3.3. Hyperinsulinemic-Euglycemic Glucose Clamp Test
To explore the mode of action through which MEK inhibition lowers glucose, a dosage of either 2 mg of RO5126766 or 8 mg of RO4987655 in 1 kg CE-2 was administered to db/db mice for 9–11 days, and 200 mg of pioglitazone in 1 kg CE-2 was administered to a separate group of mice as a reference. A hyperinsulinemic-euglycemic glucose clamp test was conducted after 4 h fasting on the day of the clamp test. No decrease in FI or BW was observed during the treatment (data not shown).

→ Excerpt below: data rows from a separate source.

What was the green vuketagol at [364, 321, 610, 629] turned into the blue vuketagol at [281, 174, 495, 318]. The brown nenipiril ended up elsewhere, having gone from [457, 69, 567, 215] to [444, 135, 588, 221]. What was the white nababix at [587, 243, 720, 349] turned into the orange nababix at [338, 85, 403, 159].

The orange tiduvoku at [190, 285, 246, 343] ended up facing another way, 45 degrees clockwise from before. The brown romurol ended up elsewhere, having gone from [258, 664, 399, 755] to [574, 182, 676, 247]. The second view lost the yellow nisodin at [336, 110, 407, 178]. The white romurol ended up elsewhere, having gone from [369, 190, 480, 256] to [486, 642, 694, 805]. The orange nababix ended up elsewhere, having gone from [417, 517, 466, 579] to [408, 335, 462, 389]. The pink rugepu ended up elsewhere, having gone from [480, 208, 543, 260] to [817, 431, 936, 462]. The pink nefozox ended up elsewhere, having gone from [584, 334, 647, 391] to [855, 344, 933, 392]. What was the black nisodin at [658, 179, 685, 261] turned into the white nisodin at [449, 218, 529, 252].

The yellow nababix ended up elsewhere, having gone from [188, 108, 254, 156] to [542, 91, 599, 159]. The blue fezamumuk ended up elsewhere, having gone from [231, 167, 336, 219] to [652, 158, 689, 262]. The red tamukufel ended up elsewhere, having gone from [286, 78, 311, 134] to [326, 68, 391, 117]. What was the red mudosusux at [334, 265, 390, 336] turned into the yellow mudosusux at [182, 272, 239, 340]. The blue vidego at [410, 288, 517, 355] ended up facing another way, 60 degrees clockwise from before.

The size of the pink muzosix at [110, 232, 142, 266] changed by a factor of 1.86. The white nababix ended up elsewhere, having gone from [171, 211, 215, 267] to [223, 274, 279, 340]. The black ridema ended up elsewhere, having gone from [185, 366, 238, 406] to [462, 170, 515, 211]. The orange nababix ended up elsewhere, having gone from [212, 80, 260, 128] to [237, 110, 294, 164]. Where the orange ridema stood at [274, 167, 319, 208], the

FBG was significantly decreased by administration of RO5126766, and GIR was significantly increased to 26.8 ± 2.7 mg·kg−1·min−1 compared to that of control (9.5 ± 2.1 mg·kg−1·min−1) (Table 1), suggesting that IR was improved. EGP from mice treated with RO5126766 was significantly decreased from 16.8 ± 3.7 mg·kg−1·min−1 in control mice to 6.8 ± 2.3 mg·kg−1·min−1 (Table 1), suggesting improvement of IR in the liver. Decreased EGP (16.8 − 6.8 = 10.0 mg·kg−1·min−1) by RO5126766 administration accounted for around 58% of the increased GIR (26.8 − 9.5 = 17.3 mg·kg−1·min−1). Moreover, plasma insulin level at the end of the clamp test was comparable between the three groups (control, 43.7 ± 3.5 ng·mL−1; RO5126766, 50.4 ± 6. 4 ng·mL−1; and pioglitazone, 41.6 ± 8.8 ng·mL−1; Table 1), which supports the improvement of IR by RO5126766.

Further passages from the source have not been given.